_Directive_:
From the arbitration appeal text, copy the part beginning at the words "The Association filed" and ending after "collective bargaining agreement.", renaming "collective bargaining agreement" to "labor contract" throughout.

_Provided passage_:
The issue before the court on this appeal is whether to vacate the arbitrators’ award, the principle contentions being that (1) the grievance was not arbitrable and therefore the arbitrators had no power to render the award and (2) the award is contrary to law and public policy. The circuit court confirmed the award. We affirm the order of the circuit court.
FACTS
The facts are not in substantial dispute, although the parties draw different inferences therefrom.
For several years prior to March 15, 1975, Charles Kasprzak was employed as a teacher by Joint School District No. 10, City of Jefferson, et al. (hereinafter referred to as the School Board). As of March 15, 1975, he was represented by a teachers’ union, the Jefferson Education Association (hereinafter referred to as the Association), with which the School Board had a collective bargaining agreement for 1973-1975.
On February 11, 1975, Charles Kasprzak received a letter from the principal at the school where Kasprzak was a teacher, which informed Kasprzak that the principal was planning to recommend to the Board of Education that Kasprzak’s contract be renewed under probationary status for the 1975-1976 school year. On March 10, 1975, Kasprzak received a letter telling him of the Board’s intention to send him a “probationary contract.” On March 15, 1975, Kasprzak received his contract in
the mail, which was apparently satisfactory to him in all respects, save for the words “Probationary Contract” typed on it in the upper right-hand corner.
Kasprzak had not had a probationary contract in prior years. After consultation with counsel, Kasprzak signed the contract and returned it on April 13, 1975, with the words “Probationary Contract” crossed out and with a letter stating his intent to teach the following year, his returning the signed contract under protest, and his intent to pursue the matter. The Board met on April 14, 1975, and it decided to treat Kasprzak’s actions as a rejection of the contract and a counteroffer, which it declined to accept; the Board determined not to offer Kasprzak another contract, and Kasprzak was so notified.
The Association filed a complaint with the Wisconsin Employment Relations Commission (WERC). On June 26, 1975, a WERC examiner commenced a hearing on the matter, but the hearing was adjourned when the parties stipulated to adjourn the WERC hearing and to process the complaint as a grievance under the collective bargaining agreement, beginning with the Board of Education
and, if necessary, taking the case to arbitration pursuant to the collective bargaining agreement.

_Data extract_:
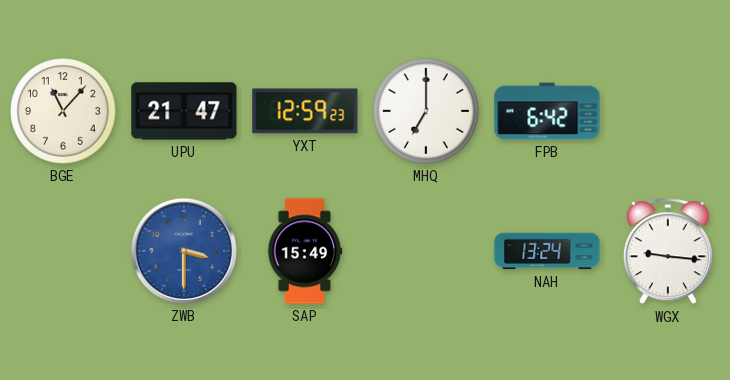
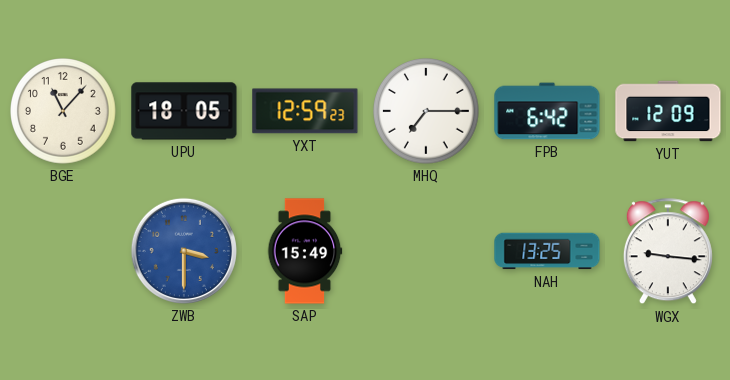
UPU: 21:47 -> 18:05
MHQ: 7:00 -> 7:15
YUT: none -> 12:09
NAH: 13:24 -> 13:25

_Task response_:
The Association filed a complaint with the Wisconsin Employment Relations Commission (WERC). On June 26, 1975, a WERC examiner commenced a hearing on the matter, but the hearing was adjourned when the parties stipulated to adjourn the WERC hearing and to process the complaint as a grievance under the labor contract, beginning with the Board of Education
and, if necessary, taking the case to arbitration pursuant to the labor contract.